Auch in Deutschland habe sich ein branchenbezogener Mindestlohn positiv auf die Beschäftigungssituation ausgewirkt, erklärt die Fraktion. Das betreffe beispielsweise das Bauhauptgewerbe, Gebäudereinigung, Briefdienstleistung, Wäschereidienstleistung und die Abfallwirtschaft.
"Lohndumping belastet seriös arbeitende Unternehmen und verdrängt diese vom Markt", schreiben die Abgeordneten. Deshalb dürfe es nicht sein, dass der Steuerzahler Lohndumping der Unternehmen durch ergänzendes Arbeitslosengeld II bezahlen müsse.
Als zwingend notwendig erachtet die SPD-Fraktion die Einführung einer unteren Lohngrenze, weil die Niedriglohnbeschäftigung seit den neunziger Jahren in Deutschland ständig zugenommen habe.
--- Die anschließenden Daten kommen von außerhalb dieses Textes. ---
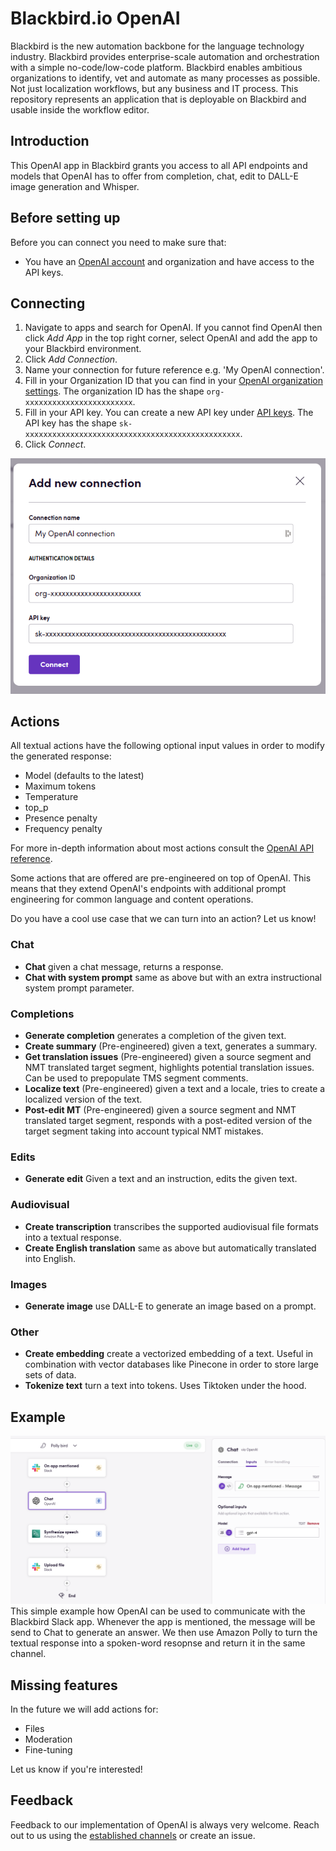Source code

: # Blackbird.io OpenAI

Blackbird is the new automation backbone for the language technology industry. Blackbird provides enterprise-scale automation and orchestration with a simple no-code/low-code platform. Blackbird enables ambitious organizations to identify, vet and automate as many processes as possible. Not just localization workflows, but any business and IT process. This repository represents an application that is deployable on Blackbird and usable inside the workflow editor.

## Introduction

<!-- begin docs -->

This OpenAI app in Blackbird grants you access to all API endpoints and models that OpenAI has to offer from completion, chat, edit to DALL-E image generation and Whisper.

## Before setting up

Before you can connect you need to make sure that:

- You have an [OpenAI account](https://platform.openai.com/) and organization and have access to the API keys.

## Connecting

1. Navigate to apps and search for OpenAI. If you cannot find OpenAI then click _Add App_ in the top right corner, select OpenAI and add the app to your Blackbird environment.
2. Click _Add Connection_.
3. Name your connection for future reference e.g. 'My OpenAI connection'.
4. Fill in your Organization ID that you can find in your [OpenAI organization settings](https://platform.openai.com/account/org-settings). The organization ID has the shape `org-xxxxxxxxxxxxxxxxxxxxxxxx`.
5. Fill in your API key. You can create a new API key under [API keys](https://platform.openai.com/account/api-keys). The API key has the shape `sk-xxxxxxxxxxxxxxxxxxxxxxxxxxxxxxxxxxxxxxxxxxxxxxxx`.
6. Click _Connect_.

![1694611695232](image/README/1694611695232.png)

## Actions

All textual actions have the following optional input values in order to modify the generated response:

- Model (defaults to the latest)
- Maximum tokens
- Temperature
- top_p
- Presence penalty
- Frequency penalty

For more in-depth information about most actions consult the [OpenAI API reference](https://platform.openai.com/docs/api-reference).

Some actions that are offered are pre-engineered on top of OpenAI. This means that they extend OpenAI's endpoints with additional prompt engineering for common language and content operations.

Do you have a cool use case that we can turn into an action? Let us know!

### Chat

- **Chat** given a chat message, returns a response.
- **Chat with system prompt** same as above but with an extra instructional system prompt parameter.

### Completions

- **Generate completion** generates a completion of the given text.
- **Create summary** (Pre-engineered) given a text, generates a summary.
- **Get translation issues** (Pre-engineered) given a source segment and NMT translated target segment, highlights potential translation issues. Can be used to prepopulate TMS segment comments.
- **Localize text** (Pre-engineered) given a text and a locale, tries to create a localized version of the text.
- **Post-edit MT** (Pre-engineered) given a source segment and NMT translated target segment, responds with a post-edited version of the target segment taking into account typical NMT mistakes.

### Edits

- **Generate edit** Given a text and an instruction, edits the given text.

### Audiovisual

- **Create transcription** transcribes the supported audiovisual file formats into a textual response.
- **Create English translation** same as above but automatically translated into English.

### Images

- **Generate image** use DALL-E to generate an image based on a prompt.

### Other

- **Create embedding** create a vectorized embedding of a text. Useful in combination with vector databases like Pinecone in order to store large sets of data.
- **Tokenize text** turn a text into tokens. Uses Tiktoken under the hood.

## Example

![1694620196801](image/README/1694620196801.png)
This simple example how OpenAI can be used to communicate with the Blackbird Slack app. Whenever the app is mentioned, the message will be send to Chat to generate an answer. We then use Amazon Polly to turn the textual response into a spoken-word resopnse and return it in the same channel.

## Missing features

In the future we will add actions for:

- Files
- Moderation
- Fine-tuning

Let us know if you're interested!

## Feedback

Feedback to our implementation of OpenAI is always very welcome. Reach out to us using the [established channels](https://www.blackbird.io/) or create an issue.

<!-- end docs -->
Selbst in Zeiten des wirtschaftlichen Aufschwungs wie 2004 sei der Anteil der Niedriglohnjobber nach Angaben des Institutes für Arbeit und Qualifikation (IAQ) noch weiter gestiegen.
Der Verdienst von mehr als zwei Millionen Vollzeitbeschäftigten liege derzeit unterhalb von einem Stundenlohn von sechs Euro. "Fairer Wettbewerb soll über Produktivität und Qualität der Leistung und nicht über Lohndumping ausgetragen werden", heißt es deshalb in dem Antrag der Fraktion.